È salito a 12 il bilancio delle vittime della sparatoria avvenuta ieri pomeriggio in un ristorante di Cetinje, Montenegro, come confermato oggi dal pubblico ministero Andrijana Nastic. Tra i morti figurano due bambini di 10 e 13 anni.
L’autore dell’attacco, Aco Martinovic, 45 anni, ha iniziato il suo assalto nel ristorante Velestovo, alla periferia di Cetinje, uccidendo quattro persone. Successivamente, ha aperto il fuoco in altre tre zone della città, causando altre sette vittime, tra cui tre donne e i due fratelli minori.
Martinovic è stato trovato nei pressi della sua abitazione con gravi ferite alla testa, autoinflitte durante il suicidio. È deceduto mentre veniva trasportato in ospedale a Podgorica, la capitale montenegrina.
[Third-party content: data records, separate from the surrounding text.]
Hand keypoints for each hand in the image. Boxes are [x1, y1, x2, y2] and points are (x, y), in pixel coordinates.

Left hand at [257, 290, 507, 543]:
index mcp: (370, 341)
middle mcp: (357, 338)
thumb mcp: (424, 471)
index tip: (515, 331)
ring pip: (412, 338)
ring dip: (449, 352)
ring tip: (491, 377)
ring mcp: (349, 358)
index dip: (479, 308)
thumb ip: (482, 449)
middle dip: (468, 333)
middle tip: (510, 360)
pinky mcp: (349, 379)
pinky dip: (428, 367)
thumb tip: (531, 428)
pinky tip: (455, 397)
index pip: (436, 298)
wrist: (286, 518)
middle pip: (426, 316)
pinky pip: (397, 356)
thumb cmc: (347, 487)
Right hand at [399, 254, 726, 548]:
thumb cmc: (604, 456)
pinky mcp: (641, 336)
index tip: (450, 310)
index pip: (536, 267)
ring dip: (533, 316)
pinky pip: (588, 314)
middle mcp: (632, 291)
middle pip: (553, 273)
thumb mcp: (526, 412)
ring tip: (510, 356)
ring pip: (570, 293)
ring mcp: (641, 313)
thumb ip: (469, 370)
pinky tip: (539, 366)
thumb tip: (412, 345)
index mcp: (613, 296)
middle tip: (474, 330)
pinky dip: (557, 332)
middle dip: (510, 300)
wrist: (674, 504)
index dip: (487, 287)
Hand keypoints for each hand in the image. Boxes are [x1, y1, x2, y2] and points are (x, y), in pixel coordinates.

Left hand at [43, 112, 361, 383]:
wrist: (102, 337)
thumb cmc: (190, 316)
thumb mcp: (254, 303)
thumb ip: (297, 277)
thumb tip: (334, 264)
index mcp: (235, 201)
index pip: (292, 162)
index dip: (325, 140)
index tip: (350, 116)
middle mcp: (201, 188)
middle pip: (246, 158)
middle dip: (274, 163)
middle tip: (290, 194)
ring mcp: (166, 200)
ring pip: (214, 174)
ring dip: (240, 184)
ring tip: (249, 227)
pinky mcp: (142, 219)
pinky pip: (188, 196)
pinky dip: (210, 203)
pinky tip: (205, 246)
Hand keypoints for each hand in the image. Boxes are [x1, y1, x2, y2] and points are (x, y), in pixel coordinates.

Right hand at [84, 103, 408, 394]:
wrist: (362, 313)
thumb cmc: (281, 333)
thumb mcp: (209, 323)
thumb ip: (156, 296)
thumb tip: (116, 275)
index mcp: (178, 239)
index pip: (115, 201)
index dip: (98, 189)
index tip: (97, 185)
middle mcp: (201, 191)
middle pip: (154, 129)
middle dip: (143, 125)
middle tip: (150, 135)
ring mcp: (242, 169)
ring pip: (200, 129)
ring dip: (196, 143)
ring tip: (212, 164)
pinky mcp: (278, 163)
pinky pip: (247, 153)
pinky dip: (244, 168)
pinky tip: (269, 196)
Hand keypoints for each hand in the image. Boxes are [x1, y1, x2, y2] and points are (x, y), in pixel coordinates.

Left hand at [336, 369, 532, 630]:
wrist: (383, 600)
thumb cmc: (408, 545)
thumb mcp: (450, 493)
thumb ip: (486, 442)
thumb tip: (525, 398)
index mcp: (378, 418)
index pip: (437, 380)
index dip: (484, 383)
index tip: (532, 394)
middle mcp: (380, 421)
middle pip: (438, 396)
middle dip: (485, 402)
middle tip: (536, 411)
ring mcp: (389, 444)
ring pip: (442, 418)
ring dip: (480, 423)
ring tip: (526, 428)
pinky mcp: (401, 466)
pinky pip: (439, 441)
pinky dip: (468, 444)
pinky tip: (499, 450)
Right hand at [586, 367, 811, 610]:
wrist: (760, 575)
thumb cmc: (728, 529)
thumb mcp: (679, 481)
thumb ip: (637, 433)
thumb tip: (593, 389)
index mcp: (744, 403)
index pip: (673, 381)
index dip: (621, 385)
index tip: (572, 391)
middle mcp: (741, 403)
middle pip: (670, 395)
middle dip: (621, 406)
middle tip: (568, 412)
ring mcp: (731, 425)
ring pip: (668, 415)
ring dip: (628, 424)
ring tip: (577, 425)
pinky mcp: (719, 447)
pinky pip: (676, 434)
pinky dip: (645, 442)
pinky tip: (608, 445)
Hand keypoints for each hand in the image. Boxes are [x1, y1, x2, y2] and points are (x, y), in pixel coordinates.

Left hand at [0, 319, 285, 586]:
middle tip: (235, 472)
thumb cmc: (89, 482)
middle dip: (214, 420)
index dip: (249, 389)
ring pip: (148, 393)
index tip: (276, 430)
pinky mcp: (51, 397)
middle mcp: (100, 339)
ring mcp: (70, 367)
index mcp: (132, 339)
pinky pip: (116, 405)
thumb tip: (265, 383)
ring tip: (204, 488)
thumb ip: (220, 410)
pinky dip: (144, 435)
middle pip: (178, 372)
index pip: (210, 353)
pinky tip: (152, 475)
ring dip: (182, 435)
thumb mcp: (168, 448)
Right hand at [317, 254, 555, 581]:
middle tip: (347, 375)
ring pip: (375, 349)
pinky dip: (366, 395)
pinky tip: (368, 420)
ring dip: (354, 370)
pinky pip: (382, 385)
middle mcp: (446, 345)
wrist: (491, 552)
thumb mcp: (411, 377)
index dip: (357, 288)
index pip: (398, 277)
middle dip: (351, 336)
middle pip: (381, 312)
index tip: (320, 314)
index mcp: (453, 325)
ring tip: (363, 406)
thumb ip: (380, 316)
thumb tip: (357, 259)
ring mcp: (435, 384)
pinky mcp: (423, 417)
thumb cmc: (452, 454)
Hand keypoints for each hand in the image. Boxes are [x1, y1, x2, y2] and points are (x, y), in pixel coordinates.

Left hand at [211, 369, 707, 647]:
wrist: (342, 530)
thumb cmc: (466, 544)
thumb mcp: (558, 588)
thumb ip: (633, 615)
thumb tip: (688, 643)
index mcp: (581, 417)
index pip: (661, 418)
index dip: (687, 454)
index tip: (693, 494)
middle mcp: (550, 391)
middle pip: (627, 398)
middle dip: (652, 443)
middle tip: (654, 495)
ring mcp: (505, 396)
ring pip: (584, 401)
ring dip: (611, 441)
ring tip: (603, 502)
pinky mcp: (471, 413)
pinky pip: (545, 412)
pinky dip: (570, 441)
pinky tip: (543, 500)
La strage ha sconvolto il Montenegro. Il presidente Jakov Milatovic e il premier Milojko Spajic, insieme ai leader politici del Paese, hanno espresso shock e cordoglio. Messaggi di solidarietà sono giunti anche dai leader delle nazioni vicine.
Il governo ha proclamato tre giorni di lutto nazionale, sospendendo tutti gli eventi previsti per celebrare il Capodanno. La comunità montenegrina è in lutto, scossa da una tragedia che ha segnato profondamente l’inizio del nuovo anno.